Despite treatment through a clinical trial, almost nine months later to the day, the Czech family lost their “happy, athletic, intelligent, caring, perpetually optimistic” Mikey. They were devastated.

Putting the gears of change in motion

After Mikey passed away, the family remained deeply disturbed that the treatment options for their son’s tumor had been nearly nonexistent. With so few kids facing a DIPG diagnosis, DIPG research receives little funding. That stark reality is what spurred the Czechs to take matters into their own hands.

“To stop this from happening to other families, we formed The Mikey Czech Foundation,” says Czech. “We need to develop better treatment options for these kids.”

Mikey and his sister, Sydney.

Since 2008, the foundation has been supporting DIPG research and raising awareness. In 2013, the foundation gave a $500,000 grant to Mark Kieran, MD, PhD, of the Dana-Farber/Boston Children’s Cancer and Blood Disorders Center. Kieran has been developing an aggressive protocol to personalize and improve treatment of DIPGs.

Czech described the grant as “the first in a series of gifts….designed to eradicate this heinous disease.” Most recently, in March 2017, the foundation gave Kieran a second grant of $1 million to further support his DIPG research.

“We think that for the first time, we have the opportunity to change how these tumors respond to treatment,” says Kieran, who is director of the Brain Tumor Center at Dana-Farber/Boston Children’s.

Bridging the gap to DIPG biopsy

For many years, the location of DIPGs — in the brainstem — had made them impossible to be safely biopsied. But since 2002, Kieran has been pushing to establish a new standard of care when it comes to DIPG treatment: the ability to safely genetically sequence each child’s unique tumor at the time of diagnosis.

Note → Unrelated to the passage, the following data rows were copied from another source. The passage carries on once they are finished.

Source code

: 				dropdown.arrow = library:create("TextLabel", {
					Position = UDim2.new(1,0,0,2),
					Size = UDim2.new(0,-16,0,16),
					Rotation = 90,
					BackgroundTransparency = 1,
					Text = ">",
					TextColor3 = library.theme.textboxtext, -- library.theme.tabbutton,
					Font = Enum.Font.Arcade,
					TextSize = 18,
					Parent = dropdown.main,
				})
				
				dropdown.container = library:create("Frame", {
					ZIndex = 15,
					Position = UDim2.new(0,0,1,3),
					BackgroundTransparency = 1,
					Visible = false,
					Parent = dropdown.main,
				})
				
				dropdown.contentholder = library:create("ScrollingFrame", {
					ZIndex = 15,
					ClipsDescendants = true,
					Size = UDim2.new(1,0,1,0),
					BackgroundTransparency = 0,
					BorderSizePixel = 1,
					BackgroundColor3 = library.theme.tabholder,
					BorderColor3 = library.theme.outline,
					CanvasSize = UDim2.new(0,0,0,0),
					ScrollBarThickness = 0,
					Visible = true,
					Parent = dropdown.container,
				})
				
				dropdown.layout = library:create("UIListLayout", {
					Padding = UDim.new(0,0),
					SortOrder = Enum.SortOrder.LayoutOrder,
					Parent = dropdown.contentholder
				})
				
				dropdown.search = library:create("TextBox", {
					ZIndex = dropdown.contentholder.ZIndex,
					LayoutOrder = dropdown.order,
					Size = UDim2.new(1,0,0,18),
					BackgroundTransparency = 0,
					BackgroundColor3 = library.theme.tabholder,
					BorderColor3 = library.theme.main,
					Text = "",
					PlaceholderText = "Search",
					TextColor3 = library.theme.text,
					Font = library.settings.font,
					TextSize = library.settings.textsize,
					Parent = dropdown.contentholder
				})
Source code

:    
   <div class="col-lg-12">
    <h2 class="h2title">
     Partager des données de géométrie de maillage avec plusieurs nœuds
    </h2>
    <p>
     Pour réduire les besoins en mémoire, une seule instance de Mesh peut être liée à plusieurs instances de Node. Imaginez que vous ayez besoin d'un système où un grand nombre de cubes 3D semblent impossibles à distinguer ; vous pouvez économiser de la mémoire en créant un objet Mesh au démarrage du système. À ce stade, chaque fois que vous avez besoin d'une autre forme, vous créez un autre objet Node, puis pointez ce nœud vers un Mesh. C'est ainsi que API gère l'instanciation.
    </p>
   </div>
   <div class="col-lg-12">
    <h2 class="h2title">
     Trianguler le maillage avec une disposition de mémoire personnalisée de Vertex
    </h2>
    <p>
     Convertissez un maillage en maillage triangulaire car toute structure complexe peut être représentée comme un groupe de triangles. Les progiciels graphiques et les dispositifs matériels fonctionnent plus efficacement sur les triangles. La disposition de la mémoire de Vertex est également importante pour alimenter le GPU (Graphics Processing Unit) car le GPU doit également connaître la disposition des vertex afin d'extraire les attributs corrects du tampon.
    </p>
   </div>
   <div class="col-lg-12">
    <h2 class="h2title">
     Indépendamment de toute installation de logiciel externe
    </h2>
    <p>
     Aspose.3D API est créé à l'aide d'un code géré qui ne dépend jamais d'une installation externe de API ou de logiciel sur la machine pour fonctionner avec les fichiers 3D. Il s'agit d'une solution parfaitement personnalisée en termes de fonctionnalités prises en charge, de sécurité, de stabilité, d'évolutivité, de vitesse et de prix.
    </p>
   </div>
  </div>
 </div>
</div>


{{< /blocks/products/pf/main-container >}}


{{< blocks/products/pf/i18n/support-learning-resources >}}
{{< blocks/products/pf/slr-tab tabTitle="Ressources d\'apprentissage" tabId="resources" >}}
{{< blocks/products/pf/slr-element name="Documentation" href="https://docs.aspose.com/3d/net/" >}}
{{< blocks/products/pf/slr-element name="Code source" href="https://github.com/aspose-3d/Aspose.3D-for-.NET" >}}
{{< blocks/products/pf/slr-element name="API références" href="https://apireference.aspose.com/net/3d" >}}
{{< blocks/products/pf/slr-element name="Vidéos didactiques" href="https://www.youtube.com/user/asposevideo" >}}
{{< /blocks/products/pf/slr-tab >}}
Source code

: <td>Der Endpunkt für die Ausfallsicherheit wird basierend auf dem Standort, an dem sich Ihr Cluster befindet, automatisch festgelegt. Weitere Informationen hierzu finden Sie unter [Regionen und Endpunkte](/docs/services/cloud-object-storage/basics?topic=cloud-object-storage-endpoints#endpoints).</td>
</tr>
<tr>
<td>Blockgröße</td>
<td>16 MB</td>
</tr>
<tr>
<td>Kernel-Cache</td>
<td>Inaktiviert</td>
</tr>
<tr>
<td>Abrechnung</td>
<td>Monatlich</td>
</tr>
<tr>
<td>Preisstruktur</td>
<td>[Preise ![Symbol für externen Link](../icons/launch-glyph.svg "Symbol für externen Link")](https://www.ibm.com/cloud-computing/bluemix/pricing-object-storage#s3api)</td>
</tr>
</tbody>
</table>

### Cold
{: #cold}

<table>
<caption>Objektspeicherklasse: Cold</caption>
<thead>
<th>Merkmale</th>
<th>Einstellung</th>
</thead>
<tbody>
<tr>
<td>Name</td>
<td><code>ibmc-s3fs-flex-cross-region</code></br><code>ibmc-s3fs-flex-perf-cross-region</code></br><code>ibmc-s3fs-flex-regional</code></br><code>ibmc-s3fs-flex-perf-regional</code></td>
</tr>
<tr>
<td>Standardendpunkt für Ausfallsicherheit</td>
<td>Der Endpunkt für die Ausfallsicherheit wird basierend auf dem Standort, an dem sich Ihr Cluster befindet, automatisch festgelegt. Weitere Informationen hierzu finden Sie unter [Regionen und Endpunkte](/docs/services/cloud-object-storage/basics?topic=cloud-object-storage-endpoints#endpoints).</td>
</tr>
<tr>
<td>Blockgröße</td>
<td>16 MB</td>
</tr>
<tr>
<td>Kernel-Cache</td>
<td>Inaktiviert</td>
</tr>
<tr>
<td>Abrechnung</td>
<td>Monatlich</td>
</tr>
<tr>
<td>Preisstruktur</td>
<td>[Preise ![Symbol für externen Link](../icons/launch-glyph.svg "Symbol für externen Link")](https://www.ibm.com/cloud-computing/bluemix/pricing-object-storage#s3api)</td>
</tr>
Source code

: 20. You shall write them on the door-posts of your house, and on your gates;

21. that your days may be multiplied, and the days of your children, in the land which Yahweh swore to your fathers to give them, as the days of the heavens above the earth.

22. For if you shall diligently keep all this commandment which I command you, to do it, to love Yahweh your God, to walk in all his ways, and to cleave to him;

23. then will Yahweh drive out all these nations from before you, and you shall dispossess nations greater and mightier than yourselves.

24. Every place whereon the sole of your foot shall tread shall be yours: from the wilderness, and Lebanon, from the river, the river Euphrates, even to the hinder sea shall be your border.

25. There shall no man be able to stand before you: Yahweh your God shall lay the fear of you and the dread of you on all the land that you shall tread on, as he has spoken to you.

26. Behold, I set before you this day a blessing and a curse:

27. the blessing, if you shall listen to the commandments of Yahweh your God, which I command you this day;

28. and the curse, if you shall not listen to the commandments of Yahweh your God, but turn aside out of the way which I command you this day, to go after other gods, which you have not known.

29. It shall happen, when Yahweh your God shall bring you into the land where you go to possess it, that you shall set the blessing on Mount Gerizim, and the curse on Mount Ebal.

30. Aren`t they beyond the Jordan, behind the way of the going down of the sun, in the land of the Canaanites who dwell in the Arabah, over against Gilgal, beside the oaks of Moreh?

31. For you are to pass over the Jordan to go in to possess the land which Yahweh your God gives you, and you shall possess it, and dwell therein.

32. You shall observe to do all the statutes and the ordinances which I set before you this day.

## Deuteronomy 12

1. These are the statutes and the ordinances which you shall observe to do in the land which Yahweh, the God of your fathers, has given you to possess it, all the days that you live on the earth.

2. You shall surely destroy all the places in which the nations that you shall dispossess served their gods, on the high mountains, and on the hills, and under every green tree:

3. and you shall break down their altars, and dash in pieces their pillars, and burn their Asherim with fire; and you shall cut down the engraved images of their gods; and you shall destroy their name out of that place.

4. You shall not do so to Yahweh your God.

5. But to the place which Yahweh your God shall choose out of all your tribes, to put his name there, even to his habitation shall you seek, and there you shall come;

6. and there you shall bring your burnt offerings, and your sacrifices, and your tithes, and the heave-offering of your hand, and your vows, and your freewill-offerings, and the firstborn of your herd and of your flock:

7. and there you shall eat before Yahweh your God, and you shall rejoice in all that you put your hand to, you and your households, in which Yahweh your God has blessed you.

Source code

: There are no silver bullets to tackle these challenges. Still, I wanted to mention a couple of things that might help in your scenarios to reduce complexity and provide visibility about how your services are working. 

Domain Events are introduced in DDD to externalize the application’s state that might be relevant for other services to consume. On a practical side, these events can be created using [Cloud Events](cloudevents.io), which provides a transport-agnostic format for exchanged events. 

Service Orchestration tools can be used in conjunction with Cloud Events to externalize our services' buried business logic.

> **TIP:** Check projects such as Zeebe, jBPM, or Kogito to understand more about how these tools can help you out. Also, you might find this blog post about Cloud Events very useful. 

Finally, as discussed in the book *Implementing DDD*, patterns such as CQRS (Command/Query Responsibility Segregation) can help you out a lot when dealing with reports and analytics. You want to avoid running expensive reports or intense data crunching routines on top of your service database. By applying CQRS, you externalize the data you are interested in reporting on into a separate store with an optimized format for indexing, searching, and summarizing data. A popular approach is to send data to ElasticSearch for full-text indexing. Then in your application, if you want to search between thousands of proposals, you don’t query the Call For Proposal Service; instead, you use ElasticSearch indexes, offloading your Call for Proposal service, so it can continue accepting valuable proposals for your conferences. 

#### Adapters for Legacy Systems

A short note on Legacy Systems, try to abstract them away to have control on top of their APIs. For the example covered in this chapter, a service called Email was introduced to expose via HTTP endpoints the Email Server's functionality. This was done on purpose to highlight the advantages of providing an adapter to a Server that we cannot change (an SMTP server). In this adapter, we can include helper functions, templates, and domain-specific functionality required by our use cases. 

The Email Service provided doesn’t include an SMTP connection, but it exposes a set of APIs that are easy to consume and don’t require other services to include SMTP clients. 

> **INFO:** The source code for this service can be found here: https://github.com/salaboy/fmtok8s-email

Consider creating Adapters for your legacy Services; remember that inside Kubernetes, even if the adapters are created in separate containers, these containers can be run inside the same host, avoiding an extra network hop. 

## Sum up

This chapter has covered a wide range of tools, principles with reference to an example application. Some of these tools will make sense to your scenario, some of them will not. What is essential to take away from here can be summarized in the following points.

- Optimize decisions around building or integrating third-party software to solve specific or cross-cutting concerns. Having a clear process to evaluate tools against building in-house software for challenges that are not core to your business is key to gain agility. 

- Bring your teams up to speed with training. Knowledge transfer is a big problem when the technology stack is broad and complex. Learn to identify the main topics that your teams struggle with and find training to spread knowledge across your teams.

To make this possible, Kieran’s team, in collaboration with the Broad Institute, developed a safe microbiopsy technique that is capable of retrieving tiny DIPG samples that are only the width of a human hair. From those samples, a tumor’s individual genomic profile could one day be matched with a personalized treatment plan.

“Our Biology and Treatment Study (BATS) clinical trial to biopsy DIPGs was finally approved by the FDA eight years after we had first proposed it,” says Kieran.

Mark Kieran is on a mission to give kids with DIPG a fighting chance.

Unfortunately, that was more than two years after Kieran had seen Mikey. The Czechs had traveled to Boston for a second opinion shortly after Mikey’s tumor was diagnosed by a medical center in New York. Since the BATS trial was not yet approved, Kieran could not offer a more innovative therapy than would be available to Mikey at a hospital closer to the family’s home in New Canaan, Connecticut.

“Back then, when we couldn’t be any more aggressive in treating DIPG here than at another medical center, it was one of those circumstances where we thought it would be better for Mikey to be treated close to home,” says Kieran.

“Dr. Kieran’s research was the most proactive in terms of what needed to be done — we liked his attitude,” says Czech. “After Mikey passed away, we wanted to identify and support the best DIPG researcher and institution with the most holistic plan to attack these tumors — that was Dr. Kieran’s program.”

The dawn of hope for DIPG

With this support, the trajectory for DIPG research is finally moving upward. The second iteration of the BATS trial is being organized and Kieran hopes it will be underway later this year.

“As soon as we did the first set of BATS biopsies, we saw that there are very specific mutations that require targeting,” says Kieran. “The goal of the new trial will be to base treatment on your child’s specific genomic abnormality.”

The location of DIPGs in the brainstem has, until recently, ruled out the ability to biopsy them. Kieran has worked for years to develop a new microbiopsy technique that is capable of safely sampling DIPG tumor tissue.

This precision medicine approach may finally provide the chance to actually cure DIPGs.

“The Czechs have been critical to us having the resources needed to move this protocol forward,” says Kieran. “Families need to be optimistic that for the first time, we are really able to focus on what’s driving each kid’s individual tumor.”